Les réseaux sociaux, quartier général des attaques ciblées

Sur la toile, Facebook est en tête des plateformes les moins sûres d’utilisation pour les femmes journalistes interrogées (39%), devant Twitter (26%), suivi d’Instagram (16%), YouTube (7%) et WhatsApp (6%). Aziza Nait Sibaha confie à Yabiladi en avoir fait l’expérience.

«L’année dernière, une personne qui se dit journaliste (mais cachée  derrière un pseudo) a relayé sur les réseaux sociaux une déclaration que je n’ai jamais faite (il suffit de lire la phrase pour voir que c’est stupide) sur mes origines amazighes et tout le monde s’est déchaîné pour relayer sans jamais prendre la peine de vérifier la fake-news. Les gens qui relayent des fake-news vivent dans une bulle. Vous ne pouvez pas discuter avec eux et les convaincre. Tout ce qu’ils veulent, c’est vous voir à terre. Peu importe ce que vous direz, vous aurez tort.»

Aziza Nait Sibaha

Face à cet environnement toxique, rares sont celles qui signalent ces comportements. Seules 25% des interrogées disent avoir signalé les faits subis en ligne à leurs employeurs. 10% n’ont pas eu de réponse, contre 9% qui ont reçu comme recommandation de s’«endurcir». 2% ont pas ailleurs eu comme réaction des questions sur ce qu’elles auraient fait et qui aurait provoqué l’attaque. «Il faut avoir la chance d’être dans un média qui vous soutient, avoir vous-mêmes les reins solides et ne pas tomber dans ce qu’ils cherchent : leur laisser la parole et déserter l’espace public», affirme de son côté la rédactrice en chef de France 24.

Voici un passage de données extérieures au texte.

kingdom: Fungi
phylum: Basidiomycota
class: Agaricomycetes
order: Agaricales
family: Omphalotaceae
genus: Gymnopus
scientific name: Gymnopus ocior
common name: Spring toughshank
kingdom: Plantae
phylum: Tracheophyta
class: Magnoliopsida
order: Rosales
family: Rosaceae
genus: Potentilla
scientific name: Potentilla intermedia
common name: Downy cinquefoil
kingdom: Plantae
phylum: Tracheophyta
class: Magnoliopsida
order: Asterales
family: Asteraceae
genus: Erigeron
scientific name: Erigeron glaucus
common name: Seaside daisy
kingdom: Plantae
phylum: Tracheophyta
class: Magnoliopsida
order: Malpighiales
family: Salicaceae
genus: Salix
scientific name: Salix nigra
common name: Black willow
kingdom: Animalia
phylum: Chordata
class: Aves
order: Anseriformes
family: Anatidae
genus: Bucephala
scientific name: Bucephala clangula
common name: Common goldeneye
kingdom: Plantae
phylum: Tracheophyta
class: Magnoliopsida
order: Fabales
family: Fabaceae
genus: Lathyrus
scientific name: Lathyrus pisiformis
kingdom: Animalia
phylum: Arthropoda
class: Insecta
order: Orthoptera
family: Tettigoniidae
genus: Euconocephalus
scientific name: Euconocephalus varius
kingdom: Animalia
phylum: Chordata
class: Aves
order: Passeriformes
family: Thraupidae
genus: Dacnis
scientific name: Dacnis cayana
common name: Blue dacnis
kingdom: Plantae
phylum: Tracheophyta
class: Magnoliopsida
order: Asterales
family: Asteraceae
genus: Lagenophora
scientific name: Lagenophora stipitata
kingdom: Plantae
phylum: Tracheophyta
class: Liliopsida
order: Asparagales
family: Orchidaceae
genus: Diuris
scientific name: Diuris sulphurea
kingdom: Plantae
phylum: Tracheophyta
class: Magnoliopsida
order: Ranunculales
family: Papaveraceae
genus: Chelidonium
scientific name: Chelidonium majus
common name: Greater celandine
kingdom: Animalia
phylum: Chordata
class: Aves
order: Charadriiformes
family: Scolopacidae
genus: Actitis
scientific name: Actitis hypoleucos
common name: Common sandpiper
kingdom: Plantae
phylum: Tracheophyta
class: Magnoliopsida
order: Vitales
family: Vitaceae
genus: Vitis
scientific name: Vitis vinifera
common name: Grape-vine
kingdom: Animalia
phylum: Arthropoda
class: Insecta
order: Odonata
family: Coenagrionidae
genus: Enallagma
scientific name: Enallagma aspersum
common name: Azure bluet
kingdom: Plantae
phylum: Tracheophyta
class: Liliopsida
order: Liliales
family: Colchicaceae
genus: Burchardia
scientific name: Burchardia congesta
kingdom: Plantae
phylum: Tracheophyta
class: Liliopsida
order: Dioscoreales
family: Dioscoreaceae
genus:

Ce cyberharcèlement ciblé a d’ailleurs poussé de nombreuses femmes journalistes à s’invisibiliser des réseaux sociaux : 30% des victimes s’autocensurent, 20% ont cessé toute interaction et 18% ont restreint leur publication à un cercle privé. Ces comportements essayent de s’adapter à des méthodes d’attaques «de plus en plus sophistiquées» qui, selon les auteurs de l’enquête, «évoluent avec des technologies telles que l’intelligence artificielle». Ceci souligne «la nécessité d’y répondre en faisant évoluer également les technologies, dans une coordination collaborative».

Dans ce sens, Aziza Nait Sibaha rappelle que «les femmes journalistes ont des tribunes qu’elles doivent utiliser pour dénoncer toutes formes de violences à l’égard de toutes les femmes», d’autant plus que saisir la justice n’aboutit pas systématiquement à une procédure allant jusqu’au bout. «Pour beaucoup, la protection d’une journaliste qui se fait attaquer en ligne n’est pas une priorité. Il y en a qui disent même ‘arrêtez de vous victimiser, vous être une personnalité publique, assumez’», dénonce-t-elle.

Mais la rédactrice en chef considère que «ces attaques nous confortent dans nos positions et dans notre volonté d’aller de l’avant». Elle dit ainsi «rester active sur Internet et continuer à s’exprimer, car [elle] refuse qu’on musèle [sa] parole». «Il est très important de continuer à en parler et à porter cette parole-là car nous pouvons le faire, tandis que beaucoup d’autres femmes souffrent dans leur chair et en silence».

«C’est de notre responsabilité en tant que femmes journalistes de nous exprimer le plus loin possible pour que cette réalité soit connue de tous», affirme Aziza Nait Sibaha. «Si j’accepte ce que je subis aujourd’hui et leur donne raison, quel message j’envoie à toute petite fille qui rêve de devenir journaliste demain ?»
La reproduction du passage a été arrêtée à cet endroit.